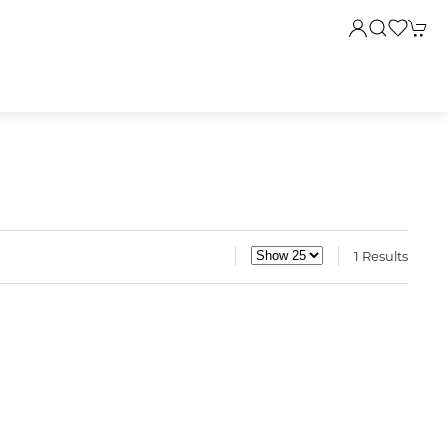
1 Results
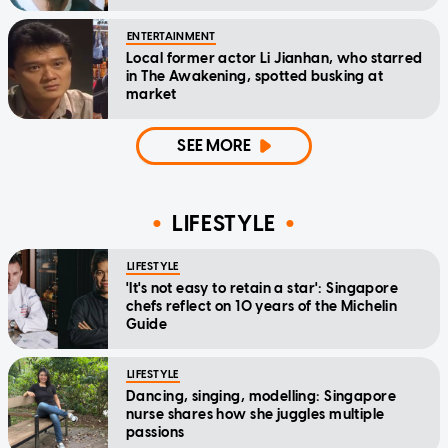
ENTERTAINMENT
Local former actor Li Jianhan, who starred
in The Awakening, spotted busking at
market
SEE MORE
LIFESTYLE
LIFESTYLE
'It's not easy to retain a star': Singapore
chefs reflect on 10 years of the Michelin
Guide
LIFESTYLE
Dancing, singing, modelling: Singapore
nurse shares how she juggles multiple
passions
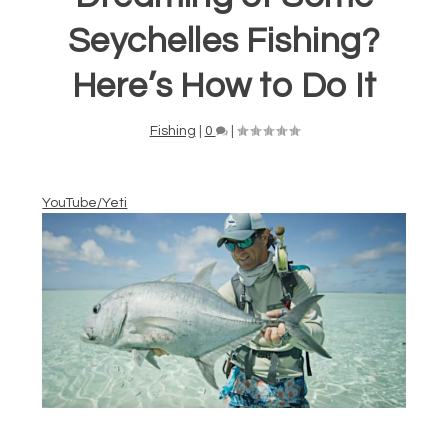
Seychelles Fishing?
Here’s How to Do It
Fishing
|
0
|
YouTube/Yeti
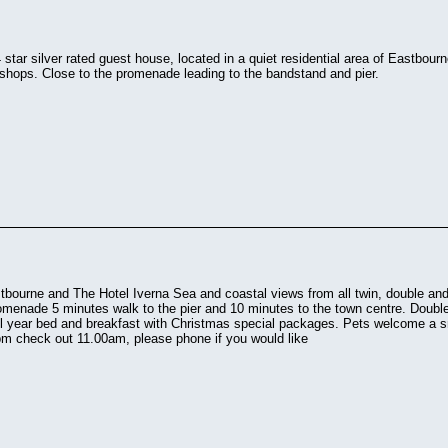
4 star silver rated guest house, located in a quiet residential area of Eastbou
shops. Close to the promenade leading to the bandstand and pier.
bourne and The Hotel Iverna Sea and coastal views from all twin, double a
romenade 5 minutes walk to the pier and 10 minutes to the town centre. Doubl
l year bed and breakfast with Christmas special packages. Pets welcome a s
pm check out 11.00am, please phone if you would like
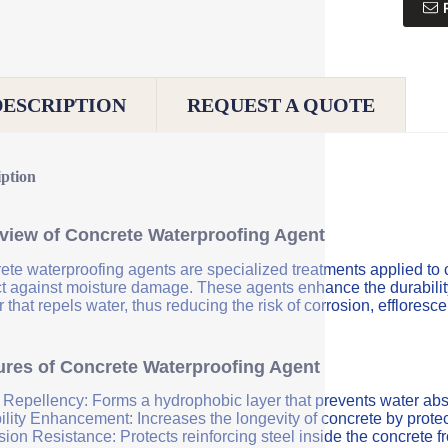
DESCRIPTION
REQUEST A QUOTE
iption
view of Concrete Waterproofing Agent
ete waterproofing agents are specialized treatments applied to 
ct against moisture damage. These agents enhance the durability 
r that repels water, thus reducing the risk of corrosion, efflores
ures of Concrete Waterproofing Agent
 Repellency: Forms a hydrophobic layer that prevents water abs
ility Enhancement: Increases the longevity of concrete by protec
sion Resistance: Protects reinforcing steel inside the concrete 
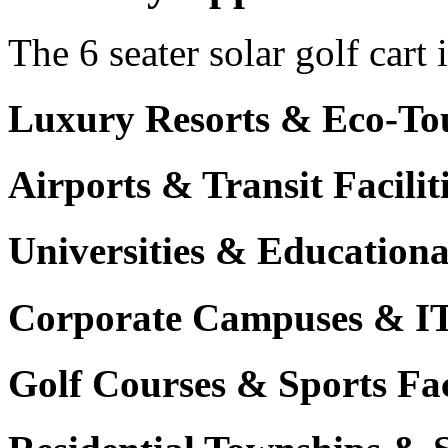
The 6 seater solar golf cart 
Luxury Resorts & Eco-Tou
Airports & Transit Facilit
Universities & Education
Corporate Campuses & I
Golf Courses & Sports Faci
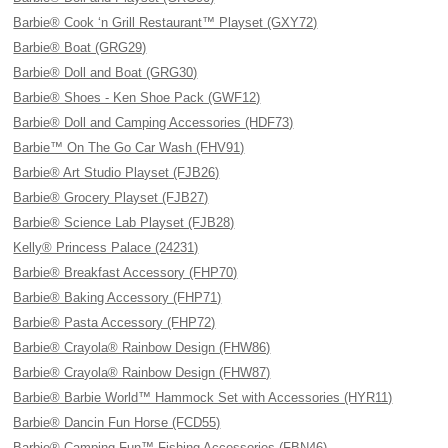
Barbie® Cook ‘n Grill Restaurant™ Playset (GXY72)
Barbie® Boat (GRG29)
Barbie® Doll and Boat (GRG30)
Barbie® Shoes - Ken Shoe Pack (GWF12)
Barbie® Doll and Camping Accessories (HDF73)
Barbie™ On The Go Car Wash (FHV91)
Barbie® Art Studio Playset (FJB26)
Barbie® Grocery Playset (FJB27)
Barbie® Science Lab Playset (FJB28)
Kelly® Princess Palace (24231)
Barbie® Breakfast Accessory (FHP70)
Barbie® Baking Accessory (FHP71)
Barbie® Pasta Accessory (FHP72)
Barbie® Crayola® Rainbow Design (FHW86)
Barbie® Crayola® Rainbow Design (FHW87)
Barbie® Barbie World™ Hammock Set with Accessories (HYR11)
Barbie® Dancin Fun Horse (FCD55)
Barbie® Camping Fun™ Fishing Accessories (FBN46)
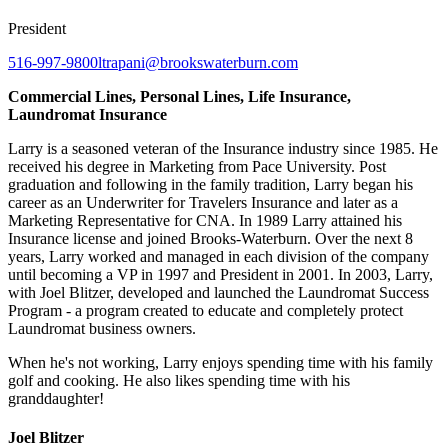
President
516-997-9800
ltrapani@brookswaterburn.com
Commercial Lines, Personal Lines, Life Insurance,
Laundromat Insurance
Larry is a seasoned veteran of the Insurance industry since 1985. He
received his degree in Marketing from Pace University. Post
graduation and following in the family tradition, Larry began his
career as an Underwriter for Travelers Insurance and later as a
Marketing Representative for CNA. In 1989 Larry attained his
Insurance license and joined Brooks-Waterburn. Over the next 8
years, Larry worked and managed in each division of the company
until becoming a VP in 1997 and President in 2001. In 2003, Larry,
with Joel Blitzer, developed and launched the Laundromat Success
Program - a program created to educate and completely protect
Laundromat business owners.
When he's not working, Larry enjoys spending time with his family
golf and cooking. He also likes spending time with his
granddaughter!
Joel Blitzer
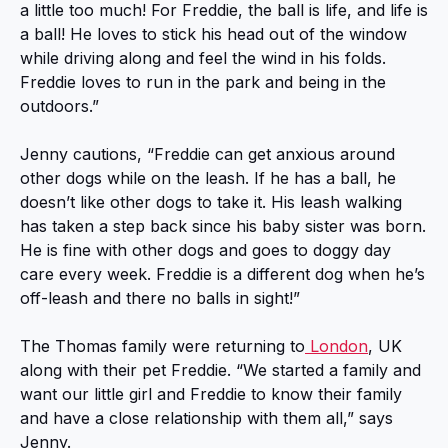
a little too much! For Freddie, the ball is life, and life is
a ball! He loves to stick his head out of the window
while driving along and feel the wind in his folds.
Freddie loves to run in the park and being in the
outdoors.”
Jenny cautions, “Freddie can get anxious around
other dogs while on the leash. If he has a ball, he
doesn’t like other dogs to take it. His leash walking
has taken a step back since his baby sister was born.
He is fine with other dogs and goes to doggy day
care every week. Freddie is a different dog when he’s
off-leash and there no balls in sight!”
The Thomas family were returning to
London
, UK
along with their pet Freddie. “We started a family and
want our little girl and Freddie to know their family
and have a close relationship with them all,” says
Jenny.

* * * * *

Action item -> In the listing above, find the line with "Barbie® Grocery Playset (FJB27)" and the line with "When he's not". Set down both and every line between them, minus the pictures.

Answer to this problem ->
Barbie® Grocery Playset (FJB27)
Barbie® Science Lab Playset (FJB28)
Kelly® Princess Palace (24231)
Barbie® Breakfast Accessory (FHP70)
Barbie® Baking Accessory (FHP71)
Barbie® Pasta Accessory (FHP72)
Barbie® Crayola® Rainbow Design (FHW86)
Barbie® Crayola® Rainbow Design (FHW87)
Barbie® Barbie World™ Hammock Set with Accessories (HYR11)
Barbie® Dancin Fun Horse (FCD55)
Barbie® Camping Fun™ Fishing Accessories (FBN46)
President
516-997-9800
ltrapani@brookswaterburn.com
Commercial Lines, Personal Lines, Life Insurance,
Laundromat Insurance
Larry is a seasoned veteran of the Insurance industry since 1985. He
received his degree in Marketing from Pace University. Post
graduation and following in the family tradition, Larry began his
career as an Underwriter for Travelers Insurance and later as a
Marketing Representative for CNA. In 1989 Larry attained his
Insurance license and joined Brooks-Waterburn. Over the next 8
years, Larry worked and managed in each division of the company
until becoming a VP in 1997 and President in 2001. In 2003, Larry,
with Joel Blitzer, developed and launched the Laundromat Success
Program - a program created to educate and completely protect
Laundromat business owners.
When he's not working, Larry enjoys spending time with his family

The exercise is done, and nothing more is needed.